The Generation Effect: We Remember What We Create
People remember information they generate themselves better than information given to them
Cognitive scientists call this the 'generation effect': When you generate an answer yourself, even if someone guides you to it, you remember it better than if they just tell you. Why? Generating information requires active processing. Your brain has to work. That work creates stronger memory encoding.
Most B2B demos are watch-only experiences. The prospect sits there while you drive. They're passengers. Passengers don't remember the route. But the moment you ask them to click a button, make a choice, or answer a question, their brain shifts from passive reception to active participation. Educational psychology research comparing lectures to interactive sessions found significantly higher engagement and retention when learners actively participated. In the compressed AI-era buying cycle, you often get one shot. Making that experience interactive dramatically improves both engagement and retention.
The IKEA Effect: We Value What We Build
People value things they partially created disproportionately higher than things given to them finished
Behavioral economists discovered something called the IKEA effect: When people assemble IKEA furniture themselves, they value it more highly than identical pre-assembled furniture. This isn't rational. The furniture is objectively the same. But psychologically, we overvalue things we contributed to creating. Co-creation breeds ownership.
This applies to ideas and solutions too. When someone participates in shaping a demo or workflow, they develop a sense of ownership. When your champion contributes their data and makes choices about the workflow, it's no longer 'that vendor's solution.' It's 'our approach.' This psychological shift is massive. They'll advocate harder for a solution they feel they helped shape. In competitive situations where multiple vendors have similar capabilities, the IKEA effect can be your differentiator. Let them customize. Have them input real data. Build the solution together.
Attention Span Reset: Interactive Moments as Palette Cleansers
Adult attention spans for passive listening wane after 10-15 minutes; interaction resets the clock
Research on adult learning shows attention span for passive listening typically maxes out around 10-15 minutes. After that, the mind wanders. But interactive moments reset attention. When you ask a question, poll the audience, or shift to a hands-on activity, you're giving the brain a break from passive reception.

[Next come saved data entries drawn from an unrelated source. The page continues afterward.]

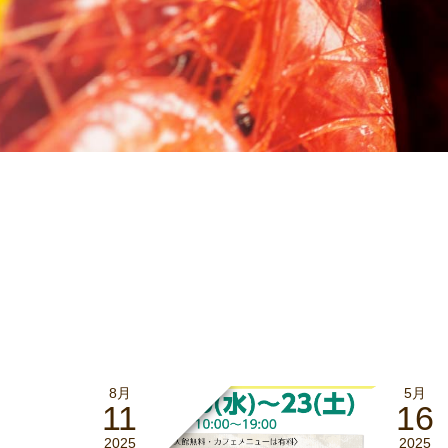
8月
5月
11
16
2025
2025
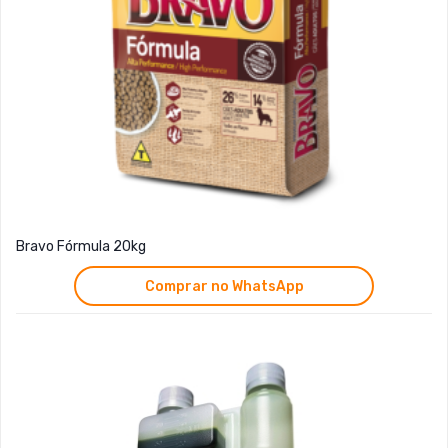
Bravo Fórmula 20kg
Comprar no WhatsApp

Most enterprise demos run 30-60 minutes. That's 2-4x longer than sustained attention span. Without interactive resets, people check out around minute 12 and never fully come back. You might deliver brilliant insights in minute 35, but if attention dropped at minute 12, no one's encoding those insights. Strategic interaction isn't about 'making it fun.' It's about respecting biological attention limits. The best presenters vary their approach: present for 10 minutes, then ask a question. Demo for 8 minutes, then have the audience make a choice. Build choice points. Use medium changes as resets.